Everything around us tells us that the point of entrepreneurship, creativity, and life itself is to make a name for ourselves, to accumulate wealth, to build our personal brands, to cut costs at the expense of quality, and to view people as soulless transactions. If we choose to expend our creative energies sacrificially, we are choosing to be misunderstood and perhaps even mocked. In the words of the apostle Peter, we will be living as “aliens and strangers” in a world waiting to be redeemed and remade by the First Entrepreneur.

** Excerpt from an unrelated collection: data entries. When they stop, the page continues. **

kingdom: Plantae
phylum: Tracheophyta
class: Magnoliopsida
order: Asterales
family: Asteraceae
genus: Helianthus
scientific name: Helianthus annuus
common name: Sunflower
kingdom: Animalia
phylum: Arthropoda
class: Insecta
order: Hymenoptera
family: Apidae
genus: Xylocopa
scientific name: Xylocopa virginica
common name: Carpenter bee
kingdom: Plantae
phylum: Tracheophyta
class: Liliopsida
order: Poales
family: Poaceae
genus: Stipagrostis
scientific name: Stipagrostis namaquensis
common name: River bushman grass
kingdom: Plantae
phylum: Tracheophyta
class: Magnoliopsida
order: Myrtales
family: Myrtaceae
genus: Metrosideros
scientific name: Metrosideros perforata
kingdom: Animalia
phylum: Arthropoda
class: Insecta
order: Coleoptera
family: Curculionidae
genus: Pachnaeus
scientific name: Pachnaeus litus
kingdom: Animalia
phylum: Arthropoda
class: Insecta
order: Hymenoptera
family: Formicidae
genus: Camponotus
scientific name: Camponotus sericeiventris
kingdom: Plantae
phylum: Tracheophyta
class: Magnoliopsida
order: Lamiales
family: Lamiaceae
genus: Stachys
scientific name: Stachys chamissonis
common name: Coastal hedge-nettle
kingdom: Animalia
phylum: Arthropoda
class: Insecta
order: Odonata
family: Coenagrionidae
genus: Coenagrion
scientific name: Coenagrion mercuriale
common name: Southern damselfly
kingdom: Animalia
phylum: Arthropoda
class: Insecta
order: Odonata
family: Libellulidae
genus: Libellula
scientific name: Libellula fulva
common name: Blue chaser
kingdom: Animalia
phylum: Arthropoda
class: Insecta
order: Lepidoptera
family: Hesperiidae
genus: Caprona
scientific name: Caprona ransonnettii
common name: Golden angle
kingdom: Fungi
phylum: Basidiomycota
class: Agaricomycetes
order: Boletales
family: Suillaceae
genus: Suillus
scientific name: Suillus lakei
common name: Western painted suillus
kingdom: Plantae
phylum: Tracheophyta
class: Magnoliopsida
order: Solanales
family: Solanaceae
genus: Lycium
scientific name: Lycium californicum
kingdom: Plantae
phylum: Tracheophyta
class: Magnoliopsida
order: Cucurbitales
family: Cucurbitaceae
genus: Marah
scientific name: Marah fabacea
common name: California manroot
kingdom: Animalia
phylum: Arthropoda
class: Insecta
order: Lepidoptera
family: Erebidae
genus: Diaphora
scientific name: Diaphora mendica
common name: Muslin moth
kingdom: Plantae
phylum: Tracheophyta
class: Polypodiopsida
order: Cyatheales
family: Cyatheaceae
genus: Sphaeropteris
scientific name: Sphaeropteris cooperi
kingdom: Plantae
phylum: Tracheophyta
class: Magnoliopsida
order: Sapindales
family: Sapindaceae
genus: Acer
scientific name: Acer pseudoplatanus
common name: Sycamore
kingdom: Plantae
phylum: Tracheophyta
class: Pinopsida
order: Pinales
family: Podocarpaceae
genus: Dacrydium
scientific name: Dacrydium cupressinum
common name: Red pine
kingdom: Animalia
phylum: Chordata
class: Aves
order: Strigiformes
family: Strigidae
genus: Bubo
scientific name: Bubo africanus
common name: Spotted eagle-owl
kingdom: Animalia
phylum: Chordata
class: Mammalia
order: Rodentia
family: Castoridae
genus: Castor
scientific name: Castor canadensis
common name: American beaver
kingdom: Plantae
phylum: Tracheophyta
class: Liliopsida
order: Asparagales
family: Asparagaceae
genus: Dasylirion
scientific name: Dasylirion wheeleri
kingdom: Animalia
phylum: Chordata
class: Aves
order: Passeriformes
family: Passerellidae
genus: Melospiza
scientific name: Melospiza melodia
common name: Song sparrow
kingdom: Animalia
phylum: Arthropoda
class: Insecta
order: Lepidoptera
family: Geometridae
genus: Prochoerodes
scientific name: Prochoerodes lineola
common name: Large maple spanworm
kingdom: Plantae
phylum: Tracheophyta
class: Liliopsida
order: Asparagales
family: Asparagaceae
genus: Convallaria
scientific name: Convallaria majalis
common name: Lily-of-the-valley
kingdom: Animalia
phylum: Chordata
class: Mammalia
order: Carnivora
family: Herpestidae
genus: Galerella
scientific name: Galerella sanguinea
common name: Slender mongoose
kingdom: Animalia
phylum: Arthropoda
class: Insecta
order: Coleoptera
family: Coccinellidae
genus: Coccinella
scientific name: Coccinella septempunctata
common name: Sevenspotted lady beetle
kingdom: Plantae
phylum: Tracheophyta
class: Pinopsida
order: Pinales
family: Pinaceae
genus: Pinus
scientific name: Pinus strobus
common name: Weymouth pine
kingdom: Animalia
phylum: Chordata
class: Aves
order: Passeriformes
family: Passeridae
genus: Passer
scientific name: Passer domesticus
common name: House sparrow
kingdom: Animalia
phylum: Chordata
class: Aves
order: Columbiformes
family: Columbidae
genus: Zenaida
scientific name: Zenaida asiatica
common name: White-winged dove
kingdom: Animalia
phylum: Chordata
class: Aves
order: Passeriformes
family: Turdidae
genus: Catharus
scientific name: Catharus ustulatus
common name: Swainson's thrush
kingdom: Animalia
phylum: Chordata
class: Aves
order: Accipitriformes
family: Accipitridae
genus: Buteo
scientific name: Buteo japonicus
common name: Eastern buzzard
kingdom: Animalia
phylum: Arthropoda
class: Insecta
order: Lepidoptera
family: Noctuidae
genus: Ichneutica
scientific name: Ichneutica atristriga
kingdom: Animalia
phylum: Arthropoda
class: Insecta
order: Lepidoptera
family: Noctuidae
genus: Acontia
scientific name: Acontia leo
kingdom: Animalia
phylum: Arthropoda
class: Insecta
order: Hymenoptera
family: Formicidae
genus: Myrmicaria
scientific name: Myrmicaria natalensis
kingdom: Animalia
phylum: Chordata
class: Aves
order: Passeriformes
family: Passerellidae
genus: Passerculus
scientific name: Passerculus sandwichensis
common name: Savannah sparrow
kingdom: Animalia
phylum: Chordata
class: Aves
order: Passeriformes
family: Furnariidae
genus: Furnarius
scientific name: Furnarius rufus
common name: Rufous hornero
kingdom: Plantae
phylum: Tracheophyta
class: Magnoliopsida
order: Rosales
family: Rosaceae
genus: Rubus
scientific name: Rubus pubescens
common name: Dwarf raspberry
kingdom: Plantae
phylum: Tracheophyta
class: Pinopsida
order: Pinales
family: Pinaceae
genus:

If we are to thrive as entrepreneurs who create for the glory of God rather than ourselves, we will need to augment reality. We will have to daily put on metaphorical lenses that overlay eternal truths over our world. How do we do that? Through the constant renewing of our minds. In Romans 12, immediately after Paul urges us to lay down our lives as a “living and holy sacrifice” to the One who has called us to create, he says, “And do not be conformed to this world, but be transformed by the renewing of your mind, so that you may prove what the will of God is, that which is good and acceptable and perfect” (Rom. 12:1–2 NASB).